Be thoughtful of scared animals when using fireworks

I love dogs.
I have always loved dogs, but my fondness for them has only grown over the years. My wife and I rescue bully breed dogs and they are simply wonderful family members.
We lost my best buddy Mason last year, a big guy we had rescued while we lived in California. His “sister” Parker, who we adopted in Minnesota, went the year before him.
Of the three dogs we brought with us from California, only Zander is still with us. He is a Staffordshire bull terrier, even though everyone thinks he is a pit bull. Our little girl Dyna, rescued since we have lived in Rockford, is a pit bull and the most precious little doll ever.
Zander is a senior dog now, and he certainly has his issues. One of them will be on full display over the next few days as people set off fireworks almost around the clock.
He will be a terrified mess.
Sure, many people love to watch fireworks, but many animals – especially dogs – are scared to the point of not being able to really function once the loud popping starts. Zander is a fun, sweet boy with a great personality. But if he hears a thunderstorm, he tucks his tail, trembles and paces for hours. Fireworks are much the same.
But thunderstorms can't be helped. This time of year we, along with other nervous dog owners, just accept the fact that we will have some sleepless nights as our dogs will be up because they are terribly frightened.
Fireworks, of course, aren't an act of nature. Like many people, I enjoy a good fireworks show and have since I was a kid. Fireworks shows are a traditional part of celebrating July 4 and are great for the entire family.
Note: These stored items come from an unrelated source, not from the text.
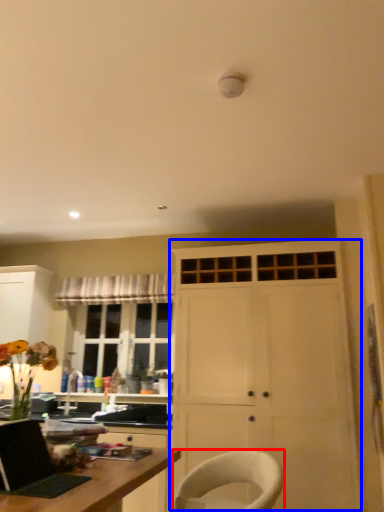
Question: Which point is closer to the camera, chair (highlighted by a red box) or cabinetry (highlighted by a blue box)?

Choices:
 (A) chair
 (B) cabinetry

Answer: (A)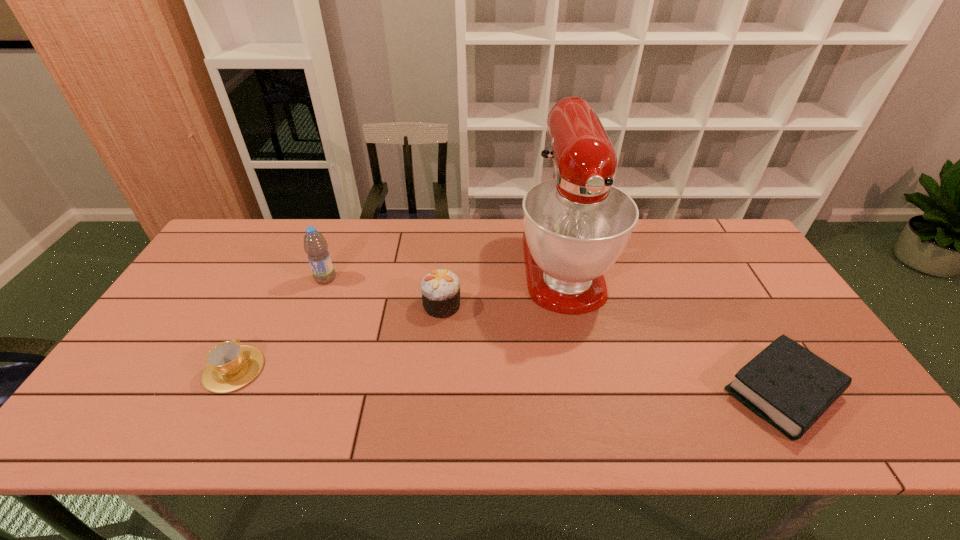
Find the location of a particular element. The width and height of the screenshot is (960, 540). the second object from right to left is located at coordinates (576, 225).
We stay home on July 4 to make sure our terrified dog doesn't get too destructive and to give him some comfort. We accept that as part of having him in our family.
The problem comes in the weeks after July 4, when people who have purchased fireworks start to randomly have their own displays in their backyard. These impromptu explosions can send neighboring dogs into a panic.
When we lived in Schaumburg, there was a school behind our house. The playground and ball field areas were a popular place for local teens to go out and set off fireworks pretty much all summer. The police did what they could, but it is impossible to keep a watch out 24/7, and we understood that. But that didn't make it any better for scared dogs in the area, including ours. And when we are gone and fireworks go off, Zander can get panicked to the point of hurting himself.
I encourage people to be mindful of those around them when it comes to fireworks. Not everyone wants to hear the loud bangs and pops that come with fireworks for the rest of the summer. Please, go out on the Fourth and enjoy a big display with your family. It can be a ton of fun.
But if you want to set off your own, go to a place not near homes so you don't bother our four-legged friends who don't appreciate the loud popping as much as you do.